#### [Texto]
%%

¿Alguna vez, te has puesto a analizar lo que sueñas?
Este fin de semana estuve platicando con mis hijos sobre los sueños, no sé si el acordarse de los sueños sea cosa de niños pero la verdad es que yo de adulta ya no me acuerdo siempre de lo que sueño.
De esas conversaciones que empiezan ligeras y terminan llevándote a lugares inesperados.
Hablamos de sueños raros, de sueños que se sienten tan reales que cuando despiertas necesitas unos segundos para entender que ya estás de vuelta. También hablamos de los sueños lúcidos, esos en los que de repente te das cuenta de que estás soñando y puedes intervenir un poco en lo que está pasando, me lo describían cómo un juego de Nintendo.
Me quede pensando y reflexionando, y me puse a leer sobre los sueños más comunes y encontré algo curioso, personas de diferentes edades, culturas y países reportan sueños muy parecidos. Seguramente te ha pasado…
Que se les caen los dientes, que llegan a algún lugar en ropa interior o de plano sin ropa, que vuelan, que los persigue alguien y tratan de escapar, que llegan tarde a un examen para el que no estudiaron.
Me pareció interesante porque detrás de estas historias, aparecen emociones como miedo, incertidumbre, presión, vergüenza, libertad, vulnerabilidad.
Y pensé en la cantidad de emociones que vivimos y cargamos durante el día sin darnos cuenta, de alguna manera el cuerpo tiene que soltarlas.
Pendientes que siguen ocupando espacio en nuestra cabeza, conversaciones que llevamos meses pateando, decisiones que sabemos que tenemos que tomar, cambios que ya se anunciaron pero seguimos intentando negociar.

%%

#### [Completa lo siguiente]
1. En el texto sobre los sueños, ¿con qué se compara un sueño lúcido?
2. Escribe la continuación del texto sobre los sueños a partir de su última oración.

#### [Registros proporcionados]
%%

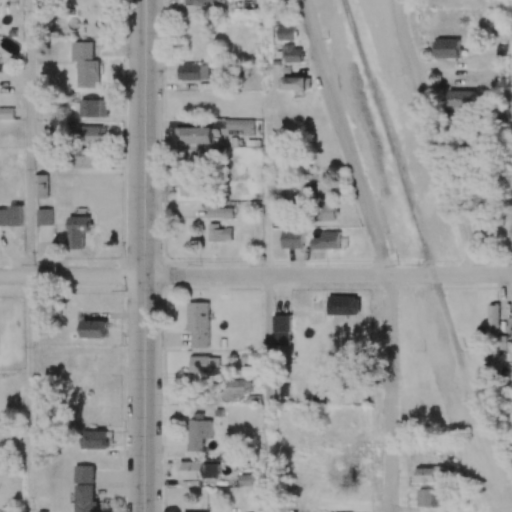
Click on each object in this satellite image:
building: (201, 2)
building: (284, 32)
building: (446, 47)
building: (289, 53)
building: (86, 64)
building: (193, 72)
building: (295, 83)
building: (461, 98)
building: (94, 107)
building: (6, 113)
building: (241, 125)
building: (93, 135)
building: (193, 135)
road: (28, 137)
road: (344, 137)
road: (436, 137)
building: (87, 158)
building: (322, 183)
building: (41, 186)
building: (191, 186)
building: (220, 210)
building: (327, 212)
building: (11, 215)
building: (44, 216)
building: (78, 230)
building: (219, 233)
building: (293, 238)
building: (327, 241)
road: (145, 256)
road: (72, 275)
road: (328, 275)
building: (343, 305)
building: (494, 320)
building: (199, 323)
building: (95, 329)
building: (282, 329)
building: (203, 363)
building: (236, 388)
road: (265, 393)
road: (390, 393)
building: (344, 416)
building: (199, 434)
building: (95, 439)
building: (345, 468)
building: (194, 470)
building: (84, 473)
building: (433, 474)
building: (428, 497)
building: (85, 498)
building: (41, 511)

%%

#### [Respuestas]
1. Con un juego de Nintendo.

2.
Seguimos adelante, trabajamos, resolvemos, cumplimos, cuidamos a otros, hacemos ejercicio, planeamos vacaciones, pagamos cuentas, la vida sigue avanzando.
Pero hay temas que no desaparecen solo porque los dejamos en “stand by”, a veces aparecen en el cuerpo, en forma de cansancio, en una preocupación constante o simplemente es estar de mal humor o irritable.
Y este fin de semana me preguntaba si algunas veces también aparecen en nuestros sueños, no tengo idea de qué significa soñar que se te caen los dientes, tampoco sé si alguien realmente puede explicarlo.
Lo que sí sé es que muchas veces aquello que sigue apareciendo una y otra vez merece al menos un momento de nuestra atención, algo de reflexión.
Porque la vida tiene formas muy curiosas de llamar nuestra atención, a veces a través de una conversación, de una emoción, de una situación que se repite y seguramente que también mientras estamos dormidos.
Pregúntate qué es lo que está ásando en tu vida que requiere tu atención, qué te están diciendo todas estas “señales”, qué parte de ti está en busca de un espacio para ser visto o incluso para que lo acomodes.